For years, boom and bust, the oil industry has spent lavishly to finance the overall increase in production. US oil production has risen sharply, keeping prices low. However, maintaining profits proved impossible. Hundreds of oil companies have gone bankrupt during multiple oil price crashes, prompting investors to demand more restraint from energy executives.
Today, oil companies are under tremendous pressure from Wall Street to return cash to shareholders through dividends and buyouts instead of investing in much-needed reserves.
US production falls despite prices skyrocketing
Prices, on the other hand, have risen. Oil in the US closed on Wednesday at $114.93 a barrel, up 88% from the end of 2019.
Current prices are well above the $56 a barrel average that oil companies have told the Dallas Fed to drill at a profit. Larger companies have said they need a barrel price of just $49 to make a profit.
However, oil executives and investors are reluctant to increase supply enough to cause another glut that would drive prices down. And shareholders want companies to return windfall profits in the form of dividends and buyouts, rather than reinvest them in increasing production.
“Investors invested heavily in shale drilling only to find that when oil prices fell, there was very little value at the end of the day,” the top executive said.
Only 6% blame government regulation
After the Russian invasion of Ukraine, the price of regular gasoline in the US reached a record high of $4.33 per gallon.
While environmental policy is often blamed for high energy costs, oil executives don’t seem to see it as a major factor.
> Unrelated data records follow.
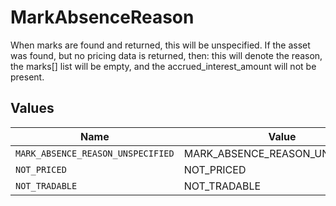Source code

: # MarkAbsenceReason

When marks are found and returned, this will be unspecified. If the asset was found, but no pricing data is returned, then: this will denote the reason, the marks[] list will be empty, and the accrued_interest_amount will not be present.


## Values

| Name                              | Value                             |
| --------------------------------- | --------------------------------- |
| `MARK_ABSENCE_REASON_UNSPECIFIED` | MARK_ABSENCE_REASON_UNSPECIFIED   |
| `NOT_PRICED`                      | NOT_PRICED                        |
| `NOT_TRADABLE`                    | NOT_TRADABLE                      |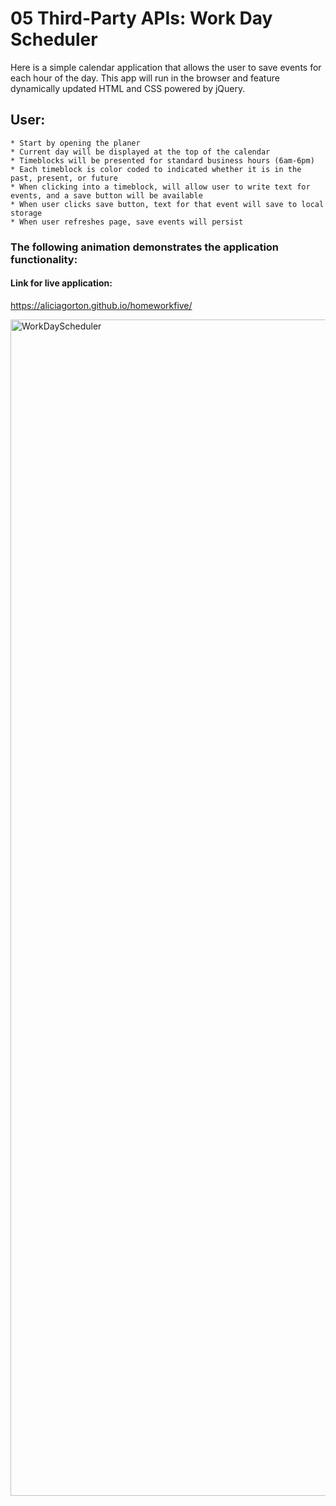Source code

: # 05 Third-Party APIs: Work Day Scheduler

Here is a simple calendar application that allows the user to save events for each hour of the day. This app will run in the browser and feature dynamically updated HTML and CSS powered by jQuery. 

## User:
    * Start by opening the planer 
    * Current day will be displayed at the top of the calendar
    * Timeblocks will be presented for standard business hours (6am-6pm)
    * Each timeblock is color coded to indicated whether it is in the past, present, or future
    * When clicking into a timeblock, will allow user to write text for events, and a save button will be available
    * When user clicks save button, text for that event will save to local storage 
    * When user refreshes page, save events will persist 


### The following animation demonstrates the application functionality:

#### Link for live application:

https://aliciagorton.github.io/homeworkfive/


<img width="1882" alt="WorkDayScheduler" src="https://user-images.githubusercontent.com/66084311/89134630-552a8e00-d4db-11ea-9ee1-00317b8cb878.png">

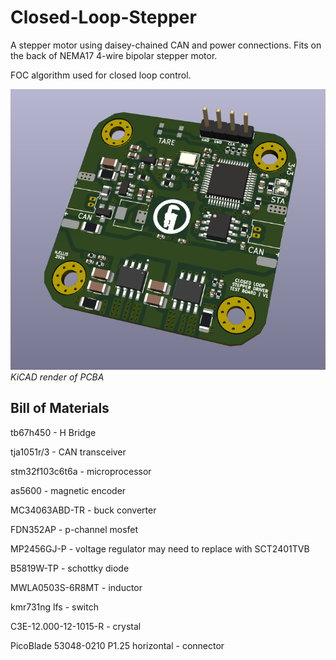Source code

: # Closed-Loop-Stepper

A stepper motor using daisey-chained CAN and power connections. Fits on the back of NEMA17 4-wire bipolar stepper motor.

FOC algorithm used for closed loop control.

![PCB](./images/FOC_render.png)
*KiCAD render of PCBA*


## Bill of Materials
tb67h450 - H Bridge

tja1051r/3 - CAN transceiver

stm32f103c6t6a - microprocessor

as5600 - magnetic encoder

MC34063ABD-TR - buck converter

FDN352AP - p-channel mosfet

MP2456GJ-P - voltage regulator
may need to replace with SCT2401TVB

B5819W-TP - schottky diode

MWLA0503S-6R8MT - inductor

kmr731ng lfs - switch

C3E-12.000-12-1015-R - crystal

PicoBlade 53048-0210 P1.25 horizontal - connector
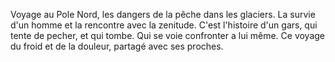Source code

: Voyage au Pole Nord, les dangers de la pêche dans les glaciers. La survie d'un homme et la rencontre avec la zenitude.
C'est l'histoire d'un gars, qui tente de pecher, et qui tombe. Qui se voie confronter a lui même. Ce voyage du froid et de la douleur, partagé avec ses proches.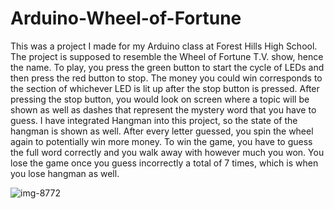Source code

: # Arduino-Wheel-of-Fortune
This was a project I made for my Arduino class at Forest Hills High School. The project is supposed to resemble the Wheel of Fortune T.V. show, hence the name. To play, you press the green button to start the cycle of LEDs and then press the red button to stop. The money you could win corresponds to the section of whichever LED is lit up after the stop button is pressed. After pressing the stop button, you would look on screen where a topic will be shown as well as dashes that represent the mystery word that you have to guess. I have integrated Hangman into this project, so the state of the hangman is shown as well. After every letter guessed, you spin the wheel again to potentially win more money. To win the game, you have to guess the full word correctly and you walk away with however much you won. You lose the game once you guess incorrectly a total of 7 times, which is when you lose hangman as well.  

![img-8772](https://user-images.githubusercontent.com/43652410/50810643-a0b58f80-12d8-11e9-8e23-241a9b8bf673.JPG)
Only 6% of executives polled by the Dallas Federal Reserve Bank cited government regulations as the main reason why public oil companies are holding back production growth.
Another 11% pointed to environmental, social and governance (ESG). The ESG movement has seen many investors move away from fossil fuel companies in favor of clean energy companies.
About 15% of executives said “other” factors were to blame, including staff shortages and supply chain issues.
The “denigration” of the oil industry
However, several executives interviewed expressed strong concerns about regulations and industry rhetoric from the federal government, as well as individual states such as Colorado.
“The message from the White House, Capitol Hill and Wall Street was that oil and gas is a dying industry and should be abandoned,” said one respondent. The executive pointed to “serious staffing issues” that are partly due to the vilification of the oil and gas industry.
“Regulation is causing significant damage and hindering US energy production,” said another executive.
For consumers worried about near-record gas prices, the good news is that supply is on the rise.
The business activity index in the Dallas Fed survey jumped in the first quarter to its highest level in its six-year history. This increase was due to a sharp increase in the oil production index.
The bad news is that the major oil companies are signaling a marginal increase in supply.
Among major oil companies, the median production growth rate between the fourth quarter of last year and the first quarter of this year was 6%. Smaller firms, many of which are not publicly traded, expect much faster output growth of 15%.
If US oil companies and OPEC fail to increase production, analysts warn that energy prices are likely to remain painfully high.
An oil industry executive who participated in the Dallas Fed survey said the United States needs to increase production by about two million barrels a day in 2023 to balance global supply and demand.
“It is unlikely that this will happen,” the top manager said, “which will lead to a steady increase in energy prices until the American consumer plunges into recession.”